Trump ordena despliegue de agentes del ICE en aeropuertos tras falta de personal por cierre del Departamento de Seguridad Nacional

Ante la falta de aprobación de recursos para empleados, algunos aeropuertos pequeños en el país podrían cerrar.
El pasado julio, en un mitin en Iowa, ya había adelantado que planeaba organizar esta competición deportiva y señaló que quería que fuera televisada . Crédito: AFP

El presidente de Estados Unidos, Donald Trump, anunció el despliegue de agentes del Servicio de Inmigración y Control de Aduanas (ICE) en aeropuertos del país para apoyar a la Administración de Seguridad en el Transporte, en medio de una creciente crisis operativa causada por la falta de financiación del Departamento de Seguridad Nacional.

El lunes, el ICE irá a los aeropuertos para ayudar a nuestros maravillosos agentes de la TSA”, escribió Trump, quien responsabilizó a los demócratas por el estancamiento en el Congreso que ha impedido garantizar recursos para la operación del sistema de seguridad aérea.

La decisión se produce en un contexto de retrasos masivos, largas filas y una creciente escasez de personal, tras semanas en las que miles de trabajadores de la TSA han continuado laborando sin recibir salario. Según datos oficiales, más de 50.000 empleados han estado sin pago durante más de cinco semanas, mientras cientos han renunciado o se han ausentado.

Crisis operativa en aeropuertos

El impacto ya se siente en los principales aeropuertos del país. En ciudades como Houston, Atlanta y Nueva Orleans, los pasajeros han reportado esperas de hasta dos horas en controles de seguridad, e incluso la pérdida de vuelos.

En el Aeropuerto Intercontinental George Bush se registraron tiempos de espera de hasta 120 minutos, mientras que en el Aeropuerto Internacional Hartsfield-Jackson de Atlanta los controles alcanzaron demoras de 80 minutos. Además, más del 30 % del personal faltó en jornadas recientes en algunos de estos aeropuertos, agravando la situación.

El Departamento de Seguridad Nacional informó que más de 3.250 empleados se ausentaron en un solo día, mientras que más de 400 agentes han abandonado la agencia desde el inicio de la crisis.

El plan del Gobierno

El despliegue será supervisado por el encargado de la política fronteriza, Tom Homan, quien confirmó que los agentes del ICE asumirán funciones de apoyo logístico, como control de accesos y manejo de filas, permitiendo que los agentes de la TSA se concentren en tareas especializadas.

Haremos todo lo posible para ayudar a la TSA a agilizar el paso de esas personas”, señaló Homan, quien explicó que la prioridad serán los aeropuertos con mayores tiempos de espera.

Autoridades locales, como el alcalde de Atlanta, Andre Dickens, indicaron que los agentes del ICE comenzarán a operar en terminales clave desde este lunes, principalmente en tareas de apoyo operativo y no en controles migratorios directos.

Críticas y controversia

La medida ha generado fuertes críticas desde sindicatos y sectores políticos.
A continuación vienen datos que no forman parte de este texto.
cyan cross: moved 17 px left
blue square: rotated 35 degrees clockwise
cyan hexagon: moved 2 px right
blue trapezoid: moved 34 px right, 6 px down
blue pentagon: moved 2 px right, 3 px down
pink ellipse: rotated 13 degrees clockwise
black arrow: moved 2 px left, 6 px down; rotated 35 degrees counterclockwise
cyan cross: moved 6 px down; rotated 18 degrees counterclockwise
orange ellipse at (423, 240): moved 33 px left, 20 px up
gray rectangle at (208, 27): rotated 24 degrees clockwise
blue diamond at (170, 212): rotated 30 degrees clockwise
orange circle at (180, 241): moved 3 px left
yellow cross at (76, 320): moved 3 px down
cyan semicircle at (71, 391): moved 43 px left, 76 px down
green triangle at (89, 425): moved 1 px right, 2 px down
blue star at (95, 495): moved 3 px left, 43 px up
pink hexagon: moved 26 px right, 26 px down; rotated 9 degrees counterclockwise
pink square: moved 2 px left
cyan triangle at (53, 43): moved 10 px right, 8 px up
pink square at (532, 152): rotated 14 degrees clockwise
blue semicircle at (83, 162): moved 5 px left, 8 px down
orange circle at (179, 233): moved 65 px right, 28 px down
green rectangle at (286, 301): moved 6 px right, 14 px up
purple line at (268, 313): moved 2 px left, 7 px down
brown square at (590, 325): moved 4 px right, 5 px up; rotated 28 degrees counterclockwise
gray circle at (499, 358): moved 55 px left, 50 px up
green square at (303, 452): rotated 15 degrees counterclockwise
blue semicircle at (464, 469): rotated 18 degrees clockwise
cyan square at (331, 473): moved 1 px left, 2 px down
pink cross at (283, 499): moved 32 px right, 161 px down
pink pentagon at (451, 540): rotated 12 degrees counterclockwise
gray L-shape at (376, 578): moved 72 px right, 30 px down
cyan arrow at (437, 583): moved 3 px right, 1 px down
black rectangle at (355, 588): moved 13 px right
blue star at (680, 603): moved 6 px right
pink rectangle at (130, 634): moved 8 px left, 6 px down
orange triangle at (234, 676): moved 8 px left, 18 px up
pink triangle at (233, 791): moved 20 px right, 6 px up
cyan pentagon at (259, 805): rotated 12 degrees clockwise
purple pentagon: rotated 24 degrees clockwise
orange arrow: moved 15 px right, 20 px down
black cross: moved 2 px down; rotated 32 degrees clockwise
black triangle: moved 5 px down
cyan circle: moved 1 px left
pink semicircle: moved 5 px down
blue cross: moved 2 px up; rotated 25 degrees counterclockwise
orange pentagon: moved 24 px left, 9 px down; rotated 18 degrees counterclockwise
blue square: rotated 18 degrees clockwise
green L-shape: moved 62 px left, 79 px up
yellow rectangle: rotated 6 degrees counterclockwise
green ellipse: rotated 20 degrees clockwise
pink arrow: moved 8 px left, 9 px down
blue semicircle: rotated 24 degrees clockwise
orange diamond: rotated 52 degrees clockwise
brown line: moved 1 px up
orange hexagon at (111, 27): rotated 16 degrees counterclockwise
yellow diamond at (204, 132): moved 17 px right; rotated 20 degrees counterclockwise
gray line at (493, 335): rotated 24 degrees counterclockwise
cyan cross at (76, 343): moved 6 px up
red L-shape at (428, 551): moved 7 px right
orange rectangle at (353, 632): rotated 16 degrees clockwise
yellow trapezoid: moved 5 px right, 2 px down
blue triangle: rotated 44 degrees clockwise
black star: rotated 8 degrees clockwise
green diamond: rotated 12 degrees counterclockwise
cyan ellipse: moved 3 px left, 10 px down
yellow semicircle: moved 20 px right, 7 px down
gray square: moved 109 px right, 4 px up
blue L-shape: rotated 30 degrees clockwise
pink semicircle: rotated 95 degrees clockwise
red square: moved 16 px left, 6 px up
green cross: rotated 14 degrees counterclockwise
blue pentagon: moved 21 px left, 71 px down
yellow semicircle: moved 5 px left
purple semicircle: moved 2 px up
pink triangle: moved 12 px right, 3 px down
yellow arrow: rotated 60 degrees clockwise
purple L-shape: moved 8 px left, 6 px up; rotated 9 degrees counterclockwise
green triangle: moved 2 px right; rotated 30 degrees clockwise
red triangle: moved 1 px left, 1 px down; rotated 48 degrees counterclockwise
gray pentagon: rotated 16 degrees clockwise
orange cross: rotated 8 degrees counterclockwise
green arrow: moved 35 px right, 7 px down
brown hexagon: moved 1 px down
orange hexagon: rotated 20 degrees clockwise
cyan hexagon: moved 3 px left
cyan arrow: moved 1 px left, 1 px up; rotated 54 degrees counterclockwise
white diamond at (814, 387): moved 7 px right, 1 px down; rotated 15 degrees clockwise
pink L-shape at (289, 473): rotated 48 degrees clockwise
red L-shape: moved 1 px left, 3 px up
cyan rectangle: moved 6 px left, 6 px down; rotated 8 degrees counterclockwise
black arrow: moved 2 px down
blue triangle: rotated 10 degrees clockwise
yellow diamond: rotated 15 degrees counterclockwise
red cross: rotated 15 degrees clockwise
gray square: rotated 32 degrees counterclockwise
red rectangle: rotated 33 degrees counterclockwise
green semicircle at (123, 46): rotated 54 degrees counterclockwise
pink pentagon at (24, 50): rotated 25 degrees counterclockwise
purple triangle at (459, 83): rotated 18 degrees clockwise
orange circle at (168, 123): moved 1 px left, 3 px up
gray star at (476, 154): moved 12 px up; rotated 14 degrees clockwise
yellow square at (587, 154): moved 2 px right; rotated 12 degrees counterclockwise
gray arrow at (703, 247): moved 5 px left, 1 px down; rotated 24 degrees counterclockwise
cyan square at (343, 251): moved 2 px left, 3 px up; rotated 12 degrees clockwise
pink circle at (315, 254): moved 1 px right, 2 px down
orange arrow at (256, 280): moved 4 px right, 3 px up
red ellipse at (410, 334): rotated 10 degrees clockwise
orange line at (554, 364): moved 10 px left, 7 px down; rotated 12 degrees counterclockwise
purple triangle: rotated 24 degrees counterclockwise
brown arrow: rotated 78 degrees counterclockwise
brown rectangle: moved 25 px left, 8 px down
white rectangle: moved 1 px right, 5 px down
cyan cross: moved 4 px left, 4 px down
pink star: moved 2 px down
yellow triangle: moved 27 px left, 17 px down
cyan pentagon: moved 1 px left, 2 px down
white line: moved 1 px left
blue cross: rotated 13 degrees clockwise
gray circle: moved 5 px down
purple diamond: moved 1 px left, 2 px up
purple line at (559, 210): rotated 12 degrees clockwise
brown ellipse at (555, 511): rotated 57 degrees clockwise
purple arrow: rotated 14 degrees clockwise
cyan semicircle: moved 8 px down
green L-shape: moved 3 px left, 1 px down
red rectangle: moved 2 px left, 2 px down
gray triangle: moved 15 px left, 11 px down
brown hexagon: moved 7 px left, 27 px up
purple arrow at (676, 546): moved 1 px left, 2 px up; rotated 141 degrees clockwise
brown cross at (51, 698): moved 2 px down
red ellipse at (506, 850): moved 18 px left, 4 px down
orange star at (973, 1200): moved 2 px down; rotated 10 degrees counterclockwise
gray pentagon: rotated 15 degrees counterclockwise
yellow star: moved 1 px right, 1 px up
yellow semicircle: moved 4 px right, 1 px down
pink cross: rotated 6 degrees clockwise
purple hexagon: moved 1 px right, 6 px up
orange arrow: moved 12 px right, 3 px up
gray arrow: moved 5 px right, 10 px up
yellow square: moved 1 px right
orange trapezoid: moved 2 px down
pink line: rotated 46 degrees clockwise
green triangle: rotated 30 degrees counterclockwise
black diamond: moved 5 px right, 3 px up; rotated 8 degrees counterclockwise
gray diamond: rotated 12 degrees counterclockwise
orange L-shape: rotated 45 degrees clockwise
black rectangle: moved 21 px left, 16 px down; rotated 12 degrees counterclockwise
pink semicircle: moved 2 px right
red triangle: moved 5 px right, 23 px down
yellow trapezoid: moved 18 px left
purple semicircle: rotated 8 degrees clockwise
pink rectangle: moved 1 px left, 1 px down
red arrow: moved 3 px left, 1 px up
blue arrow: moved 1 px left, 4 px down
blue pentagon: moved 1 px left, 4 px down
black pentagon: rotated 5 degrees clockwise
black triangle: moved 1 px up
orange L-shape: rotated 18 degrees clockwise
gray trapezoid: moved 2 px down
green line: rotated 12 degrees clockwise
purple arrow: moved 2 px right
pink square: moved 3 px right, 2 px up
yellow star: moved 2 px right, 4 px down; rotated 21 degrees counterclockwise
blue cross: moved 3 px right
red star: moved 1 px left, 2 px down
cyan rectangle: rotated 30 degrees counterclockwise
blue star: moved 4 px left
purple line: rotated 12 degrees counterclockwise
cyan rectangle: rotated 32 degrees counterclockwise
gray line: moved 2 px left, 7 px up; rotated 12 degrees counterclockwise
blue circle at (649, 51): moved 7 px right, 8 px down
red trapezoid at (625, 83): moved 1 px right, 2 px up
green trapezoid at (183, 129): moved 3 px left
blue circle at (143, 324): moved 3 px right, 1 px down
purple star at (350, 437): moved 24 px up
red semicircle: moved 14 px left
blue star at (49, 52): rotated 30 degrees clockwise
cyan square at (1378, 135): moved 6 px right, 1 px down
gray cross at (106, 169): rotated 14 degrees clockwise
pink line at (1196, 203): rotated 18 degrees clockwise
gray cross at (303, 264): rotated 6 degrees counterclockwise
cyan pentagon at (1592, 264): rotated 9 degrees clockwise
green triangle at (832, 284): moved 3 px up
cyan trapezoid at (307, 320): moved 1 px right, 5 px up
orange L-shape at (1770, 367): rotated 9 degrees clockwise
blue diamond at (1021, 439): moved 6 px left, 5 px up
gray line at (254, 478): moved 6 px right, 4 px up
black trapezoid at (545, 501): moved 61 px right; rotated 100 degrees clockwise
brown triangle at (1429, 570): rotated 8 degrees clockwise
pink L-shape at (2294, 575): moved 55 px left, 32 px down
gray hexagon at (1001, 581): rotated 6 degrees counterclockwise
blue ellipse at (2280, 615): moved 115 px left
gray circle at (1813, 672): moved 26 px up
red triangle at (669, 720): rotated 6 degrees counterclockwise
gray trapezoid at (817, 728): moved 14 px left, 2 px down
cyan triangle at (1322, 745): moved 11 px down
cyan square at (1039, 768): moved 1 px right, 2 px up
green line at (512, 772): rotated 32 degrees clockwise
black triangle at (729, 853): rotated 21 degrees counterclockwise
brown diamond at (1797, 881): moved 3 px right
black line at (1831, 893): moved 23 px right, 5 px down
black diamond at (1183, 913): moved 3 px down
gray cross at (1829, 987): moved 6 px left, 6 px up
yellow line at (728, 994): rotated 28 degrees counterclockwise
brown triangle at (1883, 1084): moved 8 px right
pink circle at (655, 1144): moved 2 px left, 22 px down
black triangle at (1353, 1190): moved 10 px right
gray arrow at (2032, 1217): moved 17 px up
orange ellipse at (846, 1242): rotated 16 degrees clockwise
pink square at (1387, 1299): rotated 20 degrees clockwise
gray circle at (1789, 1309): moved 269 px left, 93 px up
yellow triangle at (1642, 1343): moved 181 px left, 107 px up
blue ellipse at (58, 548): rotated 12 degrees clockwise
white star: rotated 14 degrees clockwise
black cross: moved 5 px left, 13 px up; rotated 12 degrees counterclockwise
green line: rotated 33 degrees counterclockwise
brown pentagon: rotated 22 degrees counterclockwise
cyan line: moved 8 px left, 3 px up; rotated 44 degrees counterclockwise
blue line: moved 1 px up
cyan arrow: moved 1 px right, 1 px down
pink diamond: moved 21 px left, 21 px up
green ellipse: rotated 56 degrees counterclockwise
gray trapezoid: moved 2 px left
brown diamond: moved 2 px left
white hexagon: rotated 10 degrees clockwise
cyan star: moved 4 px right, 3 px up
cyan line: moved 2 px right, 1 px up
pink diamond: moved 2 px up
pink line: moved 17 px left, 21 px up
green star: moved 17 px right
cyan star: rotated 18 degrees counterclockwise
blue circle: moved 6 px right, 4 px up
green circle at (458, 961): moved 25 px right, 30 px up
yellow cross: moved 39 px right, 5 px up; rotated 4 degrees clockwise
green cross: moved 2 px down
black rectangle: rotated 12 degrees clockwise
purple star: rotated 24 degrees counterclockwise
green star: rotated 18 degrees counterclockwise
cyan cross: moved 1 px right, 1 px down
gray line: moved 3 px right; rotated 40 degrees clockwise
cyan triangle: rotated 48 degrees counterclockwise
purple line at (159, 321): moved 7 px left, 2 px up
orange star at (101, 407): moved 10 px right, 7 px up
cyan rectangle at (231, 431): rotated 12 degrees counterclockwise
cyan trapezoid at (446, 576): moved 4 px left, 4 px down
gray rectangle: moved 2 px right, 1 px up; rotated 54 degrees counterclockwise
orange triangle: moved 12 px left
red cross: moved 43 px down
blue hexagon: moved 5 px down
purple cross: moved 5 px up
Everett Kelly, presidente de la Federación Estadounidense de Empleados Gubernamentales, cuestionó la decisión al afirmar que los agentes del ICE “no están capacitados ni certificados en seguridad aérea”, y advirtió que su presencia podría aumentar los riesgos en lugar de solucionarlos.

“Los agentes merecen que se les pague, no ser reemplazados”, señaló, en referencia a los trabajadores que continúan en funciones sin salario.

En paralelo, el vicepresidente JD Vance acusó a los demócratas de haber “desatado el caos” en los aeropuertos, mientras el líder demócrata en el Senado, Chuck Schumer, defendió la necesidad de aprobar una financiación parcial que garantice el pago a la TSA sin incluir todo el paquete del DHS.

Tensión política y propuestas extraordinarias

El bloqueo legislativo sigue sin resolverse. Un proyecto de ley para financiar el DHS no logró avanzar en el Senado, mientras demócratas y republicanos mantienen diferencias sobre políticas migratorias y el alcance del financiamiento.

En medio de la crisis, el empresario Elon Musk sorprendió al ofrecer públicamente cubrir los salarios de los trabajadores de la TSA durante el impasse, reflejando el nivel de gravedad de la situación.

Las autoridades advierten que, de no resolverse el financiamiento, algunos aeropuertos más pequeños podrían verse obligados a cerrar, mientras el sistema aéreo estadounidense enfrenta una de sus mayores tensiones operativas en años, marcada por la combinación de crisis política, falta de recursos y presión sobre el personal esencial.